In my case, I guess I'm torn. I think that pin-ups are very glamorous and, aesthetically, I really dig them. However, it really chaps my ass that these images are so very devoid of diversity. I see one kind of "acceptable" femininity here: the white, busty, young kind. Where are the women of color?

HEY! I can answer these questions! (Since I wrote the book and all...) Courtney doesn't really get into (it *is* a 400+page book, after all) but the fact is that -Pin-up Grrrls- DOES deal with the ways that different eras of pin-ups tackle (or don't!) narrow beauty ideals in regards to both body-size and race, not to mention queer sexualities. (Indeed, if you click on the Wanda Ewing link Courtney included, or look at the paperback book cover--a photo of plus-sized burlesque artist Amie Nelson by Nicole Cawlfield--you'll get the contours of that part of the book. They begin with the shunning of non-Anglo beauty in the mid-19th century and work their way up to the reconstruction of the beautiful by artists like Alma Lopez, Cass Bird, and Renee Cox.)

But, naturally, as a working-class Hispana as well as a feminist art historian, these issues were obviously going to be tangled with.

STILL...always very, VERY excited to read what people are thinking and asking about the book!

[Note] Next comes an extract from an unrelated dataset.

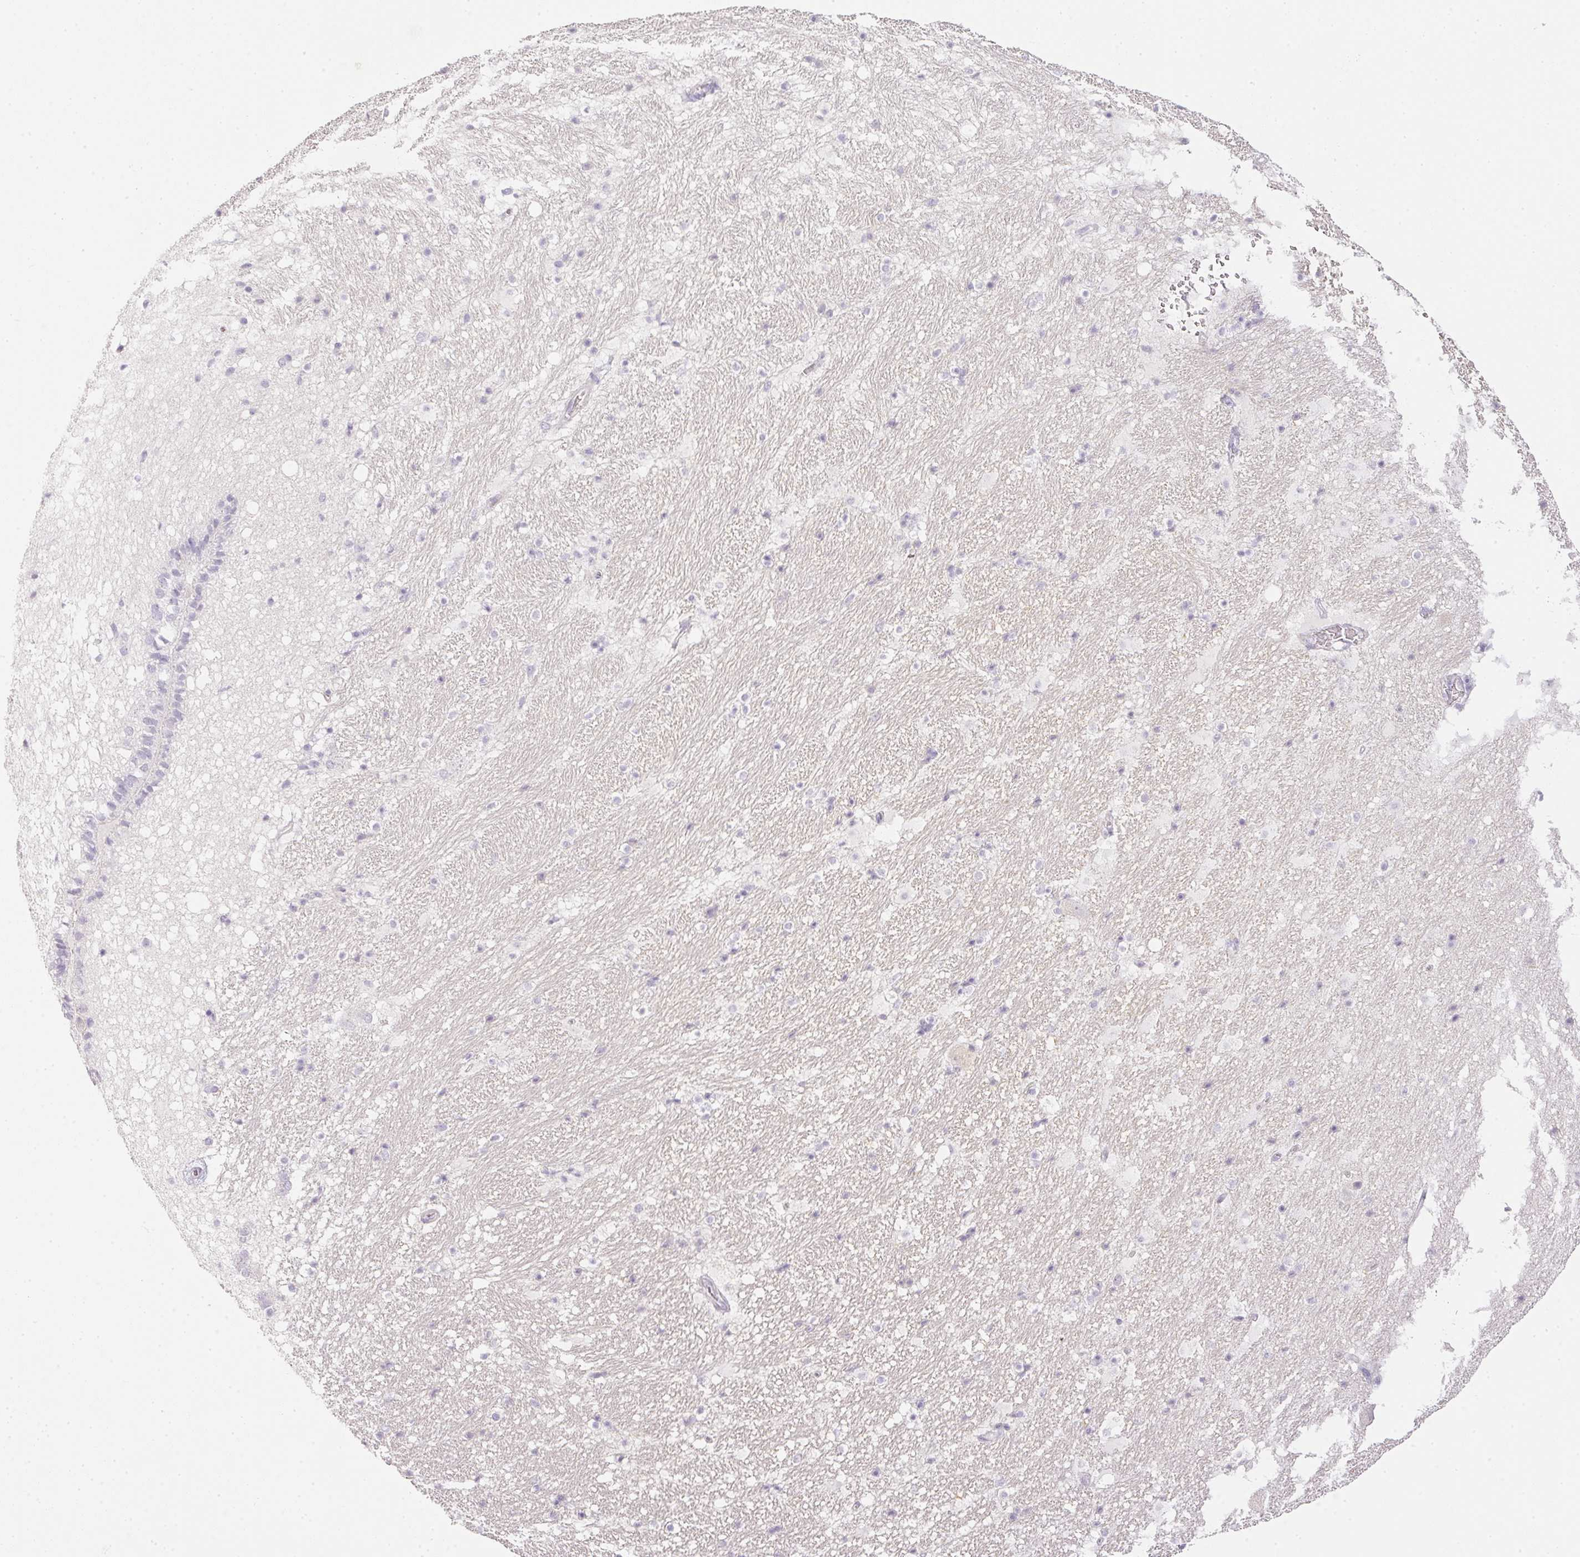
{"staining": {"intensity": "negative", "quantity": "none", "location": "none"}, "tissue": "hippocampus", "cell_type": "Glial cells", "image_type": "normal", "snomed": [{"axis": "morphology", "description": "Normal tissue, NOS"}, {"axis": "topography", "description": "Hippocampus"}], "caption": "Immunohistochemistry (IHC) of normal human hippocampus displays no staining in glial cells.", "gene": "RAX2", "patient": {"sex": "male", "age": 37}}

These things live in one's head for so long, that it's just exciting to see it out in the world getting hashed out by other feminists.

I LOVE pin-up as an art, so when I saw this I had to check it out. I was just wondering, when you put books on your site, is there a way you could put a link to order it off of amazon or something? I'm lazy, so that extra 30 seconds it took me to find it on there were brutal ;) Thanks for the link though, I can't wait for it to arrive!